═══ EXTRACTED DATA ═══

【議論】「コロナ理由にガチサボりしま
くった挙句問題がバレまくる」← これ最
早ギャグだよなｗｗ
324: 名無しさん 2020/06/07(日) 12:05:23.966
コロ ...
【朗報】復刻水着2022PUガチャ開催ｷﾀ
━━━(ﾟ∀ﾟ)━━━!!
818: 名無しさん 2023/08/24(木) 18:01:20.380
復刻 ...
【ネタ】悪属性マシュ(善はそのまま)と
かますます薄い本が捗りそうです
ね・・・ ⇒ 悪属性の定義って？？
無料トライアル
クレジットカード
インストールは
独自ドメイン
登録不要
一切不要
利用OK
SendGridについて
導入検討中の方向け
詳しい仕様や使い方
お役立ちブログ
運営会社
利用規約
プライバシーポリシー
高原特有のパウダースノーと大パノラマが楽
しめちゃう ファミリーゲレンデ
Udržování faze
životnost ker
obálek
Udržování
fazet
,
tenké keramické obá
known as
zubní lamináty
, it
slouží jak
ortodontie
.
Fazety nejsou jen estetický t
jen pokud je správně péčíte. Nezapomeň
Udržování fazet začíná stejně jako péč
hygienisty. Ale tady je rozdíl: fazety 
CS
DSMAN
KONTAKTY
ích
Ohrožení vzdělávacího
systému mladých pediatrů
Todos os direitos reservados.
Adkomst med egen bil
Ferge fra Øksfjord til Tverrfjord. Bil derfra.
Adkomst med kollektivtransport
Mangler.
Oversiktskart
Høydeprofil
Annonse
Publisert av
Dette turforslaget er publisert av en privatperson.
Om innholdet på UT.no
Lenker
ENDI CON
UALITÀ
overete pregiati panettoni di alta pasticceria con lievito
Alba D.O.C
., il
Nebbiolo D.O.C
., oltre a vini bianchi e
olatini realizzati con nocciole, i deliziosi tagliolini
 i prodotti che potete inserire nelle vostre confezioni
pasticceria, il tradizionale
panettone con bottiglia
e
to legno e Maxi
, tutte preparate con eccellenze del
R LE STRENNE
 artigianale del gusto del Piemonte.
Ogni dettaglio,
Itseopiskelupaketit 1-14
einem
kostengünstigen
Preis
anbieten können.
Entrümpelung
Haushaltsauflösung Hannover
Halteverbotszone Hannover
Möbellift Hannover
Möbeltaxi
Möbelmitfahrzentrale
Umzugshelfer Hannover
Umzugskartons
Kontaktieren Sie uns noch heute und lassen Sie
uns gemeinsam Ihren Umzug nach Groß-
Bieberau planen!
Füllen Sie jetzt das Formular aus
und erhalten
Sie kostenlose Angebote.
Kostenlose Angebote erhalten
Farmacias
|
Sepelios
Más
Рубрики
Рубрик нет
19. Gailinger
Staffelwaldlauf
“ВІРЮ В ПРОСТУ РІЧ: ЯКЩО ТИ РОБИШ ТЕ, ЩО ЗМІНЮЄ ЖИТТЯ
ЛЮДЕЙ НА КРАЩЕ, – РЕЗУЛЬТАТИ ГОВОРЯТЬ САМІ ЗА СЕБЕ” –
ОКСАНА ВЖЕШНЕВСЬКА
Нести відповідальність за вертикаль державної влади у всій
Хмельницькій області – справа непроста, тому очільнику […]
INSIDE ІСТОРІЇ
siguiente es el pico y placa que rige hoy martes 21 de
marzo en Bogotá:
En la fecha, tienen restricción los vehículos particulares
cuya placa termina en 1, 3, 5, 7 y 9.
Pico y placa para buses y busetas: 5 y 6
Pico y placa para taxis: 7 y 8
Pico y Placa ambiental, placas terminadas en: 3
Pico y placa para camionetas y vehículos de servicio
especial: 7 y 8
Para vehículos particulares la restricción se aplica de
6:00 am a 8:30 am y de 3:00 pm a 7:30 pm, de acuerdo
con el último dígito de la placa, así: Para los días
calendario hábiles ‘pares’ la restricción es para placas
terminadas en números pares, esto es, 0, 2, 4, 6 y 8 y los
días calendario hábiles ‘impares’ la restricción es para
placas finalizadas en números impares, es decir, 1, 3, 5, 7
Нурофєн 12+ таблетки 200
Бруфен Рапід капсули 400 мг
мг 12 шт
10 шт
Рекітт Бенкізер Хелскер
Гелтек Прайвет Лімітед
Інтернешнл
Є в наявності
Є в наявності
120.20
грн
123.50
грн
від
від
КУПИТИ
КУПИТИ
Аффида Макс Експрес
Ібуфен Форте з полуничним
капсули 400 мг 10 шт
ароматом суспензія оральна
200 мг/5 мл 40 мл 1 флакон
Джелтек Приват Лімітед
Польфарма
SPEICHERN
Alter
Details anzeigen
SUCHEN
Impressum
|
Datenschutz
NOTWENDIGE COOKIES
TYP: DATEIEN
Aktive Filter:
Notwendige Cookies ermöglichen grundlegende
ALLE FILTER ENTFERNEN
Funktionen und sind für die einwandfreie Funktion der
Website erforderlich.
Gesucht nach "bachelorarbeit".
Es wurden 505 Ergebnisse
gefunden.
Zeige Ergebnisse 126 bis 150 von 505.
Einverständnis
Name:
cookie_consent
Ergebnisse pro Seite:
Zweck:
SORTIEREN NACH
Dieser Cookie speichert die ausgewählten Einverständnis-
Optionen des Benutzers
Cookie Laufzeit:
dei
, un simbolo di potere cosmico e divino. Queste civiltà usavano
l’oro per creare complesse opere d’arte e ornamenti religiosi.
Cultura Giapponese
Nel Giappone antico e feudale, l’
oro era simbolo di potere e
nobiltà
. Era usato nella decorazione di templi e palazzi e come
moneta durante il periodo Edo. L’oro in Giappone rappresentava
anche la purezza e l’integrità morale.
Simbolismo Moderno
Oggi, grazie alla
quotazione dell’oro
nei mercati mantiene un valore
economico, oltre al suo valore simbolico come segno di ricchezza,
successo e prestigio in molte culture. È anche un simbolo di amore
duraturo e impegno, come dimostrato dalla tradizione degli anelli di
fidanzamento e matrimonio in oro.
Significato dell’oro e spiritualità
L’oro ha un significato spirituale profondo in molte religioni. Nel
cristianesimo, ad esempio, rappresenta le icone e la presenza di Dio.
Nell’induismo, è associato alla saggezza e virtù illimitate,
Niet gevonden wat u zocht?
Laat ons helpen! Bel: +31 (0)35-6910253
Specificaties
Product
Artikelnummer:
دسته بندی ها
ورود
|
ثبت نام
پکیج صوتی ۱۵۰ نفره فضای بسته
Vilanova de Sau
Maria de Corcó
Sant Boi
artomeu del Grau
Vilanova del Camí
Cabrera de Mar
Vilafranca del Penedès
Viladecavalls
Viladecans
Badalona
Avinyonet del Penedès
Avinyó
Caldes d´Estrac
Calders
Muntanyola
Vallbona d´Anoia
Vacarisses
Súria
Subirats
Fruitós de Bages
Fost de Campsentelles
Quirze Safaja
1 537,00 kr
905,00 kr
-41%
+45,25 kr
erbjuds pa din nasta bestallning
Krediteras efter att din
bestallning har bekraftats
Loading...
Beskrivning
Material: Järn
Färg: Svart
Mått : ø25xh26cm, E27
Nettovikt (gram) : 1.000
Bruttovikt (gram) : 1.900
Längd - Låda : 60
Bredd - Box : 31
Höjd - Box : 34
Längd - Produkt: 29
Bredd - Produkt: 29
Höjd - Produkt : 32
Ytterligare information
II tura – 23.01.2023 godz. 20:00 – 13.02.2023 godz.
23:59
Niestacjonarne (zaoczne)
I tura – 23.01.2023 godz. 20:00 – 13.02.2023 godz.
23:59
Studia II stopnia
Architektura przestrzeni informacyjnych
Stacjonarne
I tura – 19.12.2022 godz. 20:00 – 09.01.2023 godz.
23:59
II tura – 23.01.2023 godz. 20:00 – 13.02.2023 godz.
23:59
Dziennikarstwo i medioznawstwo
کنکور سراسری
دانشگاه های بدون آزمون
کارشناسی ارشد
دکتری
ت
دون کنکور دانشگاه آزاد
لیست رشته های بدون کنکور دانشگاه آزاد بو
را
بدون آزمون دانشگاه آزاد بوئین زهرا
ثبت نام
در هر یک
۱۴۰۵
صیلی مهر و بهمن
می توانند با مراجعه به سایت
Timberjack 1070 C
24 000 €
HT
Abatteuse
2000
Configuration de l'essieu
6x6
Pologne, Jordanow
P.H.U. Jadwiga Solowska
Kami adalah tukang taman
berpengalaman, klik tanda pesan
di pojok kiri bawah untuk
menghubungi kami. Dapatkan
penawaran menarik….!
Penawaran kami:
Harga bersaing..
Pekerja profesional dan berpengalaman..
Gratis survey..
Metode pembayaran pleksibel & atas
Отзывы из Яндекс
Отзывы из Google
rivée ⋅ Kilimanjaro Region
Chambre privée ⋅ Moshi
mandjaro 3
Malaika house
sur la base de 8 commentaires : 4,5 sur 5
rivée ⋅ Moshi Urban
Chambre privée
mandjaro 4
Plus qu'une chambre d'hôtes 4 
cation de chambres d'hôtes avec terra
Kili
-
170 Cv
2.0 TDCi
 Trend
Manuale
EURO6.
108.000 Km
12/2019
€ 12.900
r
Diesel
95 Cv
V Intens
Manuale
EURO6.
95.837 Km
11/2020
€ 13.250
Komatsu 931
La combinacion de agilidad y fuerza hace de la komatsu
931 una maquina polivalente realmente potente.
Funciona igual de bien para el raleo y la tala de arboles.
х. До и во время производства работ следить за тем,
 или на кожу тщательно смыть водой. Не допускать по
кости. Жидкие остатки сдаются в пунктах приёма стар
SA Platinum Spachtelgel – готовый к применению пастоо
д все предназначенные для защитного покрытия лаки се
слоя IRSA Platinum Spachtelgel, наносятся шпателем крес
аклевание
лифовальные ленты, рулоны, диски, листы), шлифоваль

═══

WHAT IS BEING ASKED: Lay out the lines from the start of the items through the line containing "Entrümpelung" as a Markdown table with the columns Row and Line, putting a row number in Row and the line in Line. Leave out blank lines.

RESULT FOR THIS TASK:
| Row | Line |
|---|---|
| 1 | 【議論】「コロナ理由にガチサボりしま |
| 2 | くった挙句問題がバレまくる」← これ最 |
| 3 | 早ギャグだよなｗｗ |
| 4 | 324: 名無しさん 2020/06/07(日) 12:05:23.966 |
| 5 | コロ ... |
| 6 | 【朗報】復刻水着2022PUガチャ開催ｷﾀ |
| 7 | ━━━(ﾟ∀ﾟ)━━━!! |
| 8 | 818: 名無しさん 2023/08/24(木) 18:01:20.380 |
| 9 | 復刻 ... |
| 10 | 【ネタ】悪属性マシュ(善はそのまま)と |
| 11 | かますます薄い本が捗りそうです |
| 12 | ね・・・ ⇒ 悪属性の定義って？？ |
| 13 | 無料トライアル |
| 14 | クレジットカード |
| 15 | インストールは |
| 16 | 独自ドメイン |
| 17 | 登録不要 |
| 18 | 一切不要 |
| 19 | 利用OK |
| 20 | SendGridについて |
| 21 | 導入検討中の方向け |
| 22 | 詳しい仕様や使い方 |
| 23 | お役立ちブログ |
| 24 | 運営会社 |
| 25 | 利用規約 |
| 26 | プライバシーポリシー |
| 27 | 高原特有のパウダースノーと大パノラマが楽 |
| 28 | しめちゃう ファミリーゲレンデ |
| 29 | Udržování faze |
| 30 | životnost ker |
| 31 | obálek |
| 32 | Udržování |
| 33 | fazet |
| 34 | , |
| 35 | tenké keramické obá |
| 36 | known as |
| 37 | zubní lamináty |
| 38 | , it |
| 39 | slouží jak |
| 40 | ortodontie |
| 41 | . |
| 42 | Fazety nejsou jen estetický t |
| 43 | jen pokud je správně péčíte. Nezapomeň |
| 44 | Udržování fazet začíná stejně jako péč |
| 45 | hygienisty. Ale tady je rozdíl: fazety  |
| 46 | CS |
| 47 | DSMAN |
| 48 | KONTAKTY |
| 49 | ích |
| 50 | Ohrožení vzdělávacího |
| 51 | systému mladých pediatrů |
| 52 | Todos os direitos reservados. |
| 53 | Adkomst med egen bil |
| 54 | Ferge fra Øksfjord til Tverrfjord. Bil derfra. |
| 55 | Adkomst med kollektivtransport |
| 56 | Mangler. |
| 57 | Oversiktskart |
| 58 | Høydeprofil |
| 59 | Annonse |
| 60 | Publisert av |
| 61 | Dette turforslaget er publisert av en privatperson. |
| 62 | Om innholdet på UT.no |
| 63 | Lenker |
| 64 | ENDI CON |
| 65 | UALITÀ |
| 66 | overete pregiati panettoni di alta pasticceria con lievito |
| 67 | Alba D.O.C |
| 68 | ., il |
| 69 | Nebbiolo D.O.C |
| 70 | ., oltre a vini bianchi e |
| 71 | olatini realizzati con nocciole, i deliziosi tagliolini |
| 72 |  i prodotti che potete inserire nelle vostre confezioni |
| 73 | pasticceria, il tradizionale |
| 74 | panettone con bottiglia |
| 75 | e |
| 76 | to legno e Maxi |
| 77 | , tutte preparate con eccellenze del |
| 78 | R LE STRENNE |
| 79 |  artigianale del gusto del Piemonte. |
| 80 | Ogni dettaglio, |
| 81 | Itseopiskelupaketit 1-14 |
| 82 | einem |
| 83 | kostengünstigen |
| 84 | Preis |
| 85 | anbieten können. |
| 86 | Entrümpelung |